Recalling events leading to the EU agreement, he said the German EU presidency expected the modernisation of the European economy, the rekindling of the spark lost with Britain’s departure and the management of the consequences of the coronavirus pandemic from the planned recovery fund. According to their proposal, Member States will create a fund by taking out a loan together, and the debts of those who cannot pay will be assumed by those who can.

Hungary was not happy about the thought of collective borrowing, but in order to show solidarity with those in need we finally accepted the concept, he recalled.

In the summer, the Hungarian Parliament tied conditions to the adoption of the German proposal, he highlighted, including that Member States in comparable situations must be afforded comparable treatment, richer countries should not be given more money than poorer ones, and according to the resolution, tying the availability of funds to political and ideological conditions is unacceptable.

At the EU summit held in July, an agreement conforming to these conditions was reached. However, later, the German presidency and the European Parliament came to an agreement which would have tied financial aid to political and ideological conditions.

The Prime Minister pointed out that meanwhile rather unsophisticated attacks had been levelled at Hungary. He mentioned that one of the German Vice Presidents of the European Parliament called for starving Hungary and Poland out, while a high-ranking German state leader bluntly said that an instrument would finally be available which would be very painful for these two countries.

However, the Hungarian and Polish governments announced that the agreement between the European Parliament and the German presidency was not acceptable, and political issues must be detached again from the issue of economic aid. Finally, “common sense prevailed,” “the EU preserved its unity and won,” he said, stressing that the agreement makes it clear that the EU is an alliance of nations and states.

There are, however, open issues left to fight. According to the European Commission’s migration action plan, Europe should continue the relocation of migrants to the continent; the commissioner responsible for migration spoke about 34 million migrants for whom we should provide housing, benefits and the franchise, the Prime Minister said, indicating that a gender action plan has also been tabled in the meantime.

Mr Orbán took the view that Hungary must oppose both the migration and gender action plans with all its might.

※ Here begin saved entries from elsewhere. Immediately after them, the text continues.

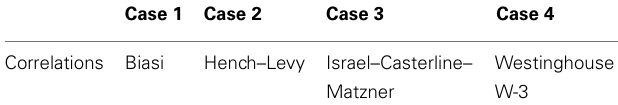
Table 9 | Sensitivity analysis on correlations for CHF .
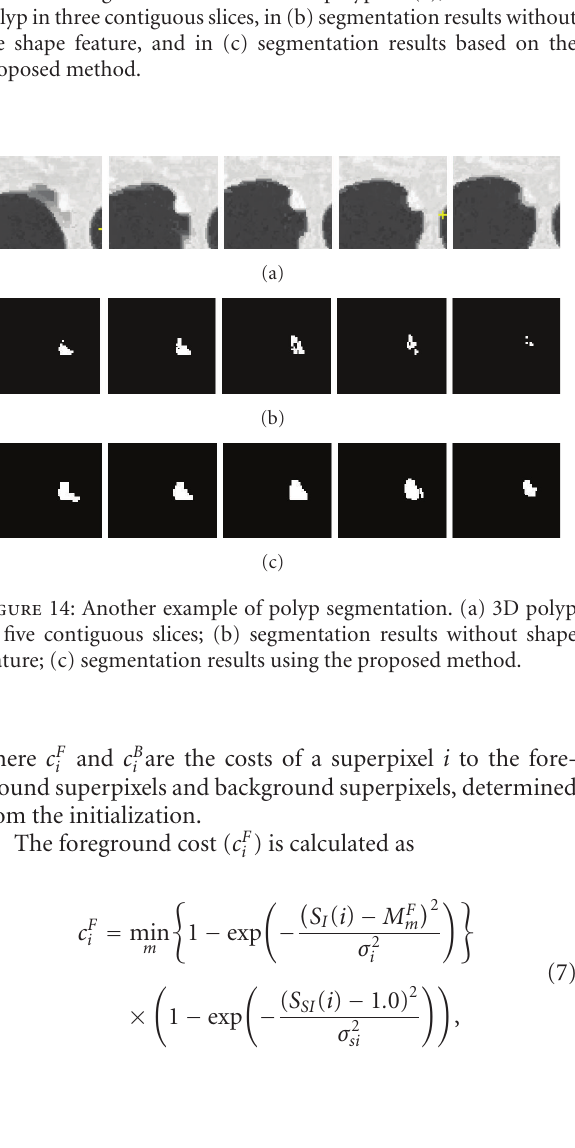
Figure 11: An example of a pleural nodule segmentation. (a) Orig- inal 3D nodule on four contiguous slices; (b) and (c) segmentation results without and with the shape feature (proposed method), respectively.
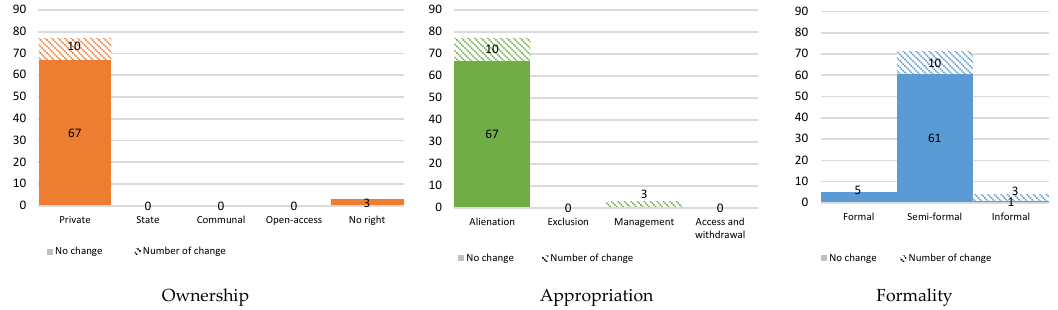
Figure 5. The number of property rights transformation on cultivated lands in KHI.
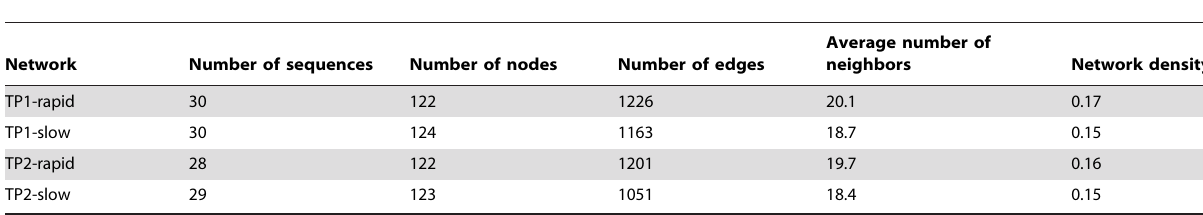
Table 9. Basic amino acid covariance network parameters for the rapid and slow progressor sequences.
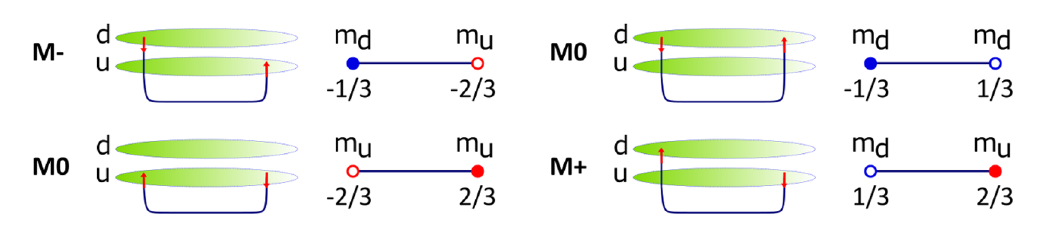
Figure 1 . The holographic stringy con(cid:12)gurations for mesons with charges (cid:0) 1 ; 0 ; +1 associated with the u and d (cid:13)avor branes (left) and the corresponding HISH mesons (right).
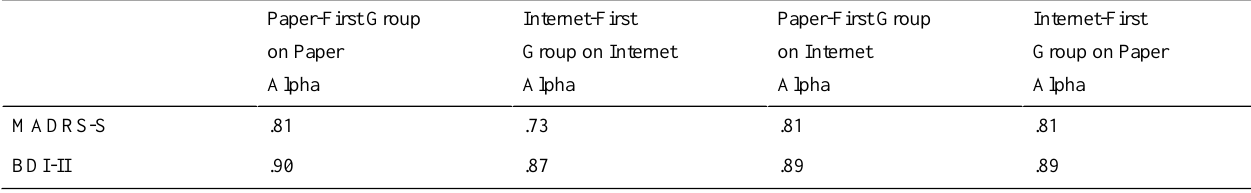
Table 1. Internal consistency (Cronbach alpha) for the two groups and administration formats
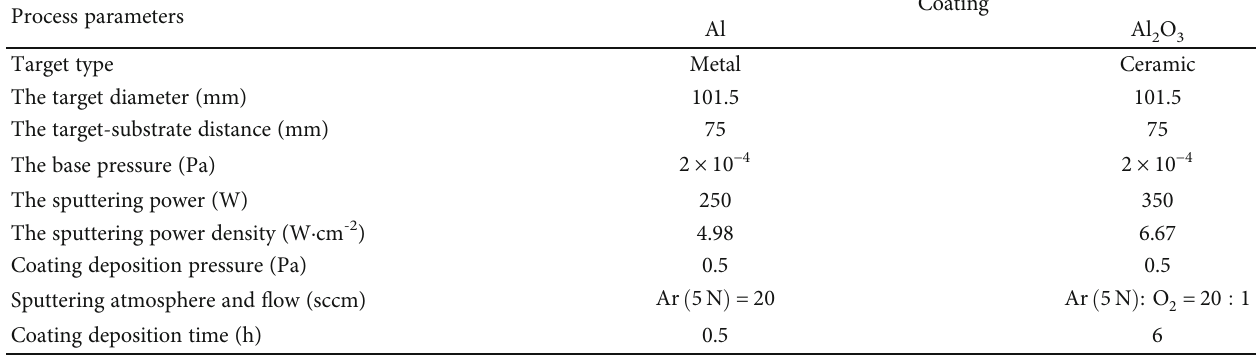
Table 1: The speci fi c process parameters of coating preparation by radio-frequency magnetron sputtering.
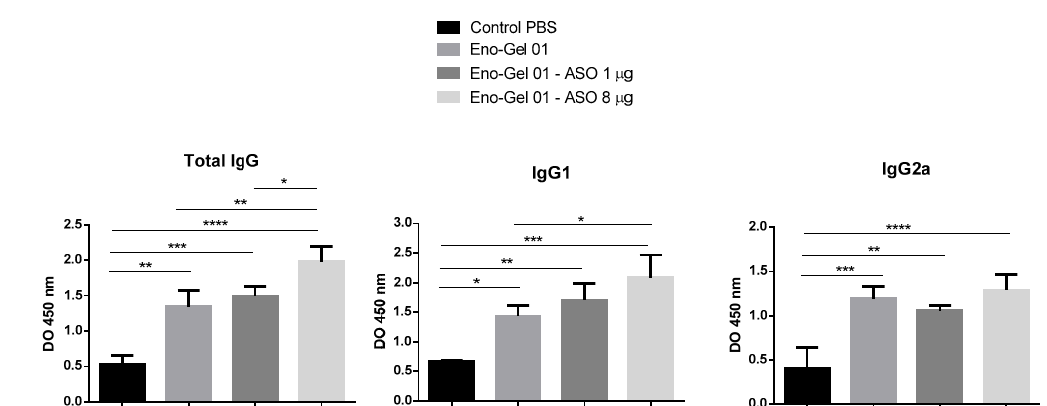
Figure 5. Specific antienolase antibodies. Mice (C57BL/6) were immunized on days 0 and 14. Specific antibodies to S. schenckii enolase in serum were evaluated on day 21 by means of ELISA. A one-way analysis of variance (ANOVA) with Tukey’s post hoc test was used. The confidence interval was established at 95% for all tests. The level of significance and p -values are shown as * ( p < 0.05); ** ( p < 0.01); *** ( p < 0.001); **** ( p < 0.0001).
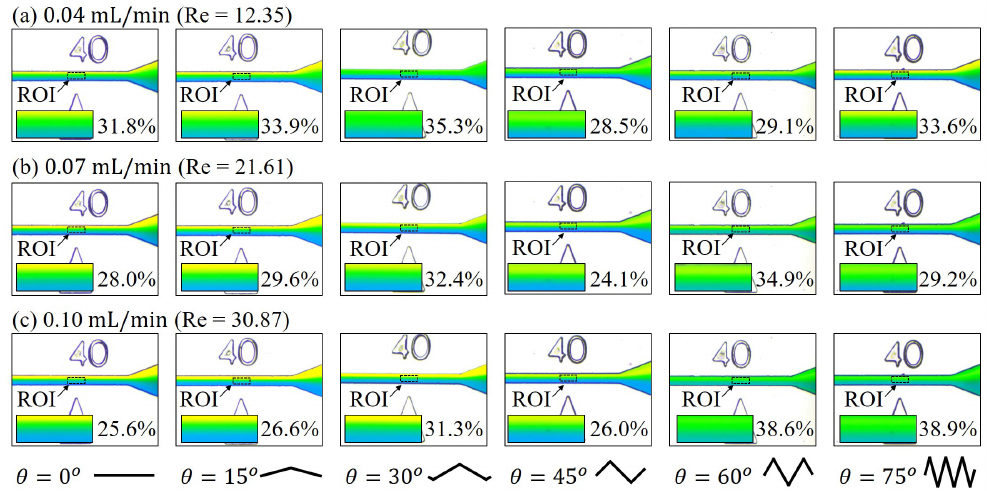
Figure 7. Experimental results of mixing with six different zigzag angles at medium flow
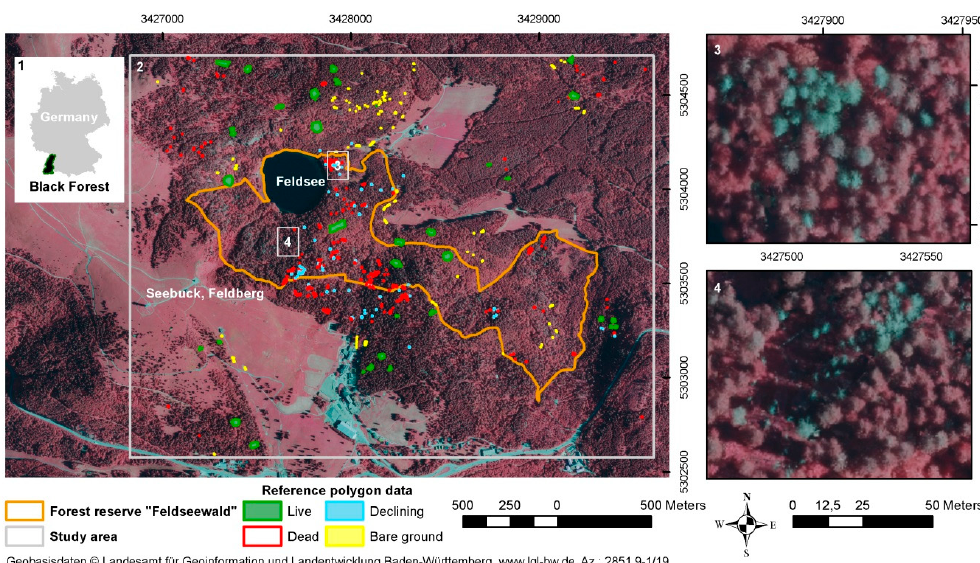
Figure 1. Location of the Black Forest in Germany. ( 1 ) Study area ( 2 ) with the lake “Feldsee”, the second top of Feldberg mountain “Seebuck” (1448 m a.s.l.), the “Feldseewald” strict forest reserve and the reference polygons for the four classes (“live”, “dead”, “declining”, and “bare ground”, see Figure 2) on the background of the color-infrared (CIR) orthophoto. Examples of standing dead trees ( 3 , 4 ) and snags ( 4 ).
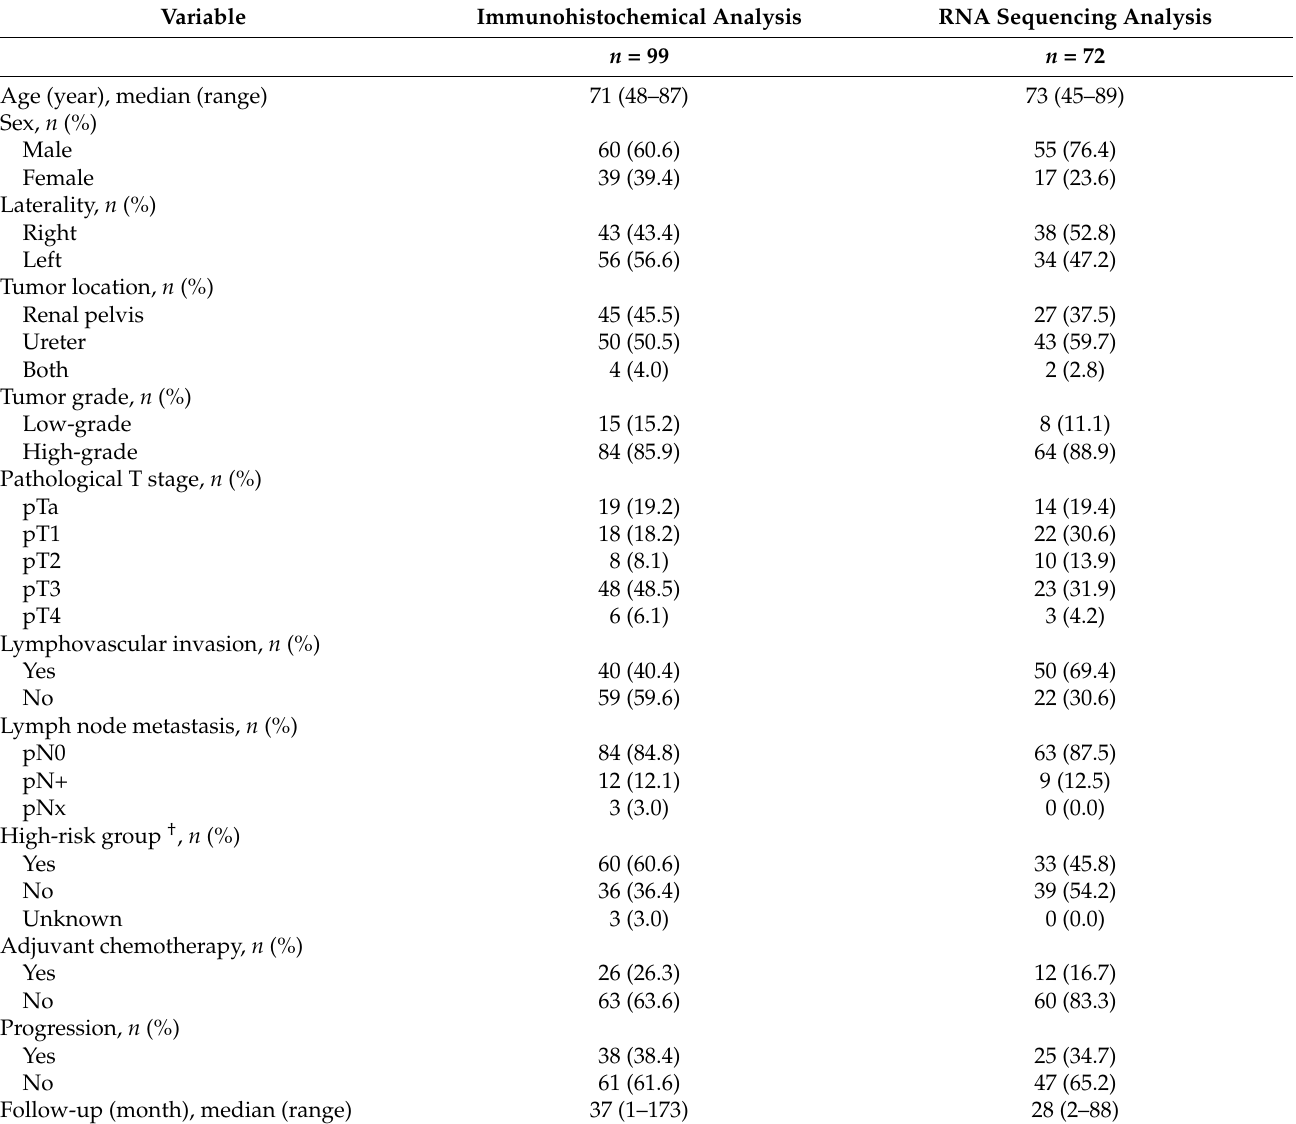
Table 1. Clinicopathologic characteristics and outcome of patients with upper tract urothelial carcinoma. Variable Immunohistochemical Analysis RNA Sequencing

Instead of immigrants, we must support the births of children, while instead of gender issues, we must reinforce the conventional family model, he stressed.

He also spoke about the coronavirus epidemic, stating that the first shipment of vaccines could be expected in the last few days of December.

He said the Operational Group had completed the country’s vaccination plan; the vaccine will be voluntary and free. In the first round, health care and other frontline workers will be vaccinated, to be followed by people suffering from chronic conditions, he said, encouraging everyone who would like to be vaccinated to register.

“Every life matters, we have contracts with all vaccine manufacturers that can be taken seriously,” Mr Orbán added, highlighting that the fight against the virus and the vaccine are not political issues, and therefore they are negotiating both in the East and in the West. He added that the government does not care about the interests of multinational pharmaceutical companies; their only priority is to make sure that Hungarians have access to reliable vaccines within the shortest possible time.

He indicated at the same time that until vaccination starts, disease control regulations must be maintained, and though they are strict, he asked everyone to observe them.

“We have difficult weeks ahead […], we will have to hold on until the vaccine arrives,” he said.